These angry, unsatisfied callers were but a segment of our customer base. I won’t tar all my clients with this selfish brush, it would be neither fair nor accurate. But the fact is that a significant number of grown men, on 9/11, could not accept that we were not there to serve them. This sense of entitlement is one that on all days except 9/11, we catered to. We pandered to the immature, to the antisocially selfish, the rude and the deluded. We were where they could go to be told that their awfulness was sexy. These guys could not process a moment in our world in which their desires were not central, globally catastrophic historic event or no.

Soon we all returned to work. We at the phone sex bank, like so much of America, hoisted our flags high. Yes, boys and girls, the sex industry is about as patriotic as industries come, sometimes even more so! I mean, somehow my company presented plaques of appreciation to the NYPD and FDNY. From the company. Without revealing what the company did, what we were. We were just a generic, patriotic corporation. There was a photo op. I saw the pictures of some higher ups and admins smiling with the cops and firefighters, posed around the plaques. They festooned our hallway bulletin board for years.
***
Tasks to carry out →
**a)** Duplicate the excerpt from "These angry, unsatisfied" to "event or no.".
**b)** According to the excerpt, which two organizations received plaques of appreciation from the company?
**c)** Decide whether each statement agrees with the excerpt, and support each yes or no with the excerpt's deciding words: (i) The plaques told the recipients what the company did. (ii) Pictures from the photo op hung on the hallway bulletin board for years. (iii) The writer describes every client as selfish.
The lines after the excerpt are not needed for any of this work.

Available data →
***
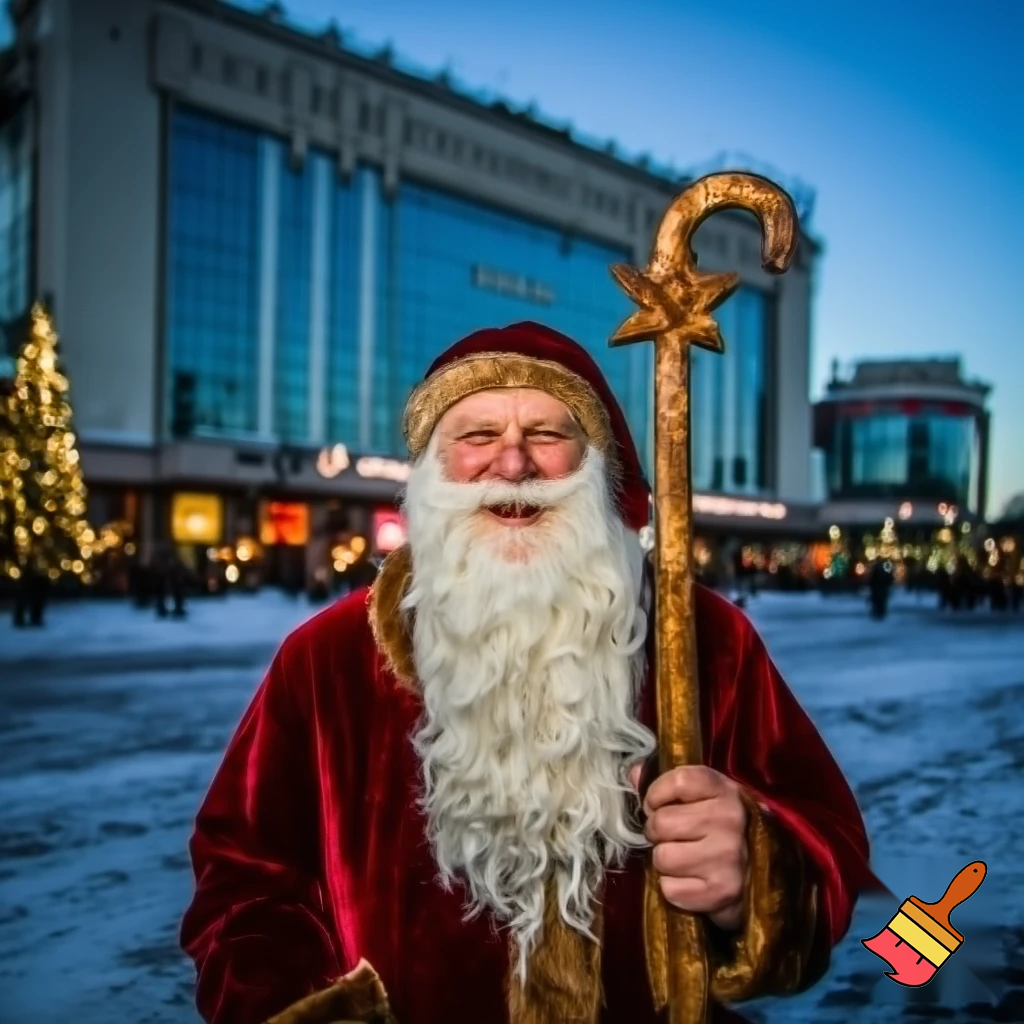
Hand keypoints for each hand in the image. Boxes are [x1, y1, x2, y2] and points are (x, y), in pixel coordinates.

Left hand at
***
Solution list →
**a)**
These angry, unsatisfied callers were but a segment of our customer base. I won’t tar all my clients with this selfish brush, it would be neither fair nor accurate. But the fact is that a significant number of grown men, on 9/11, could not accept that we were not there to serve them. This sense of entitlement is one that on all days except 9/11, we catered to. We pandered to the immature, to the antisocially selfish, the rude and the deluded. We were where they could go to be told that their awfulness was sexy. These guys could not process a moment in our world in which their desires were not central, globally catastrophic historic event or no.

**b)** The NYPD and the FDNY.

**c)**
(i) No: "Without revealing what the company did, what we were."
(ii) Yes: "They festooned our hallway bulletin board for years."
(iii) No: "I won’t tar all my clients with this selfish brush, it would be neither fair nor accurate."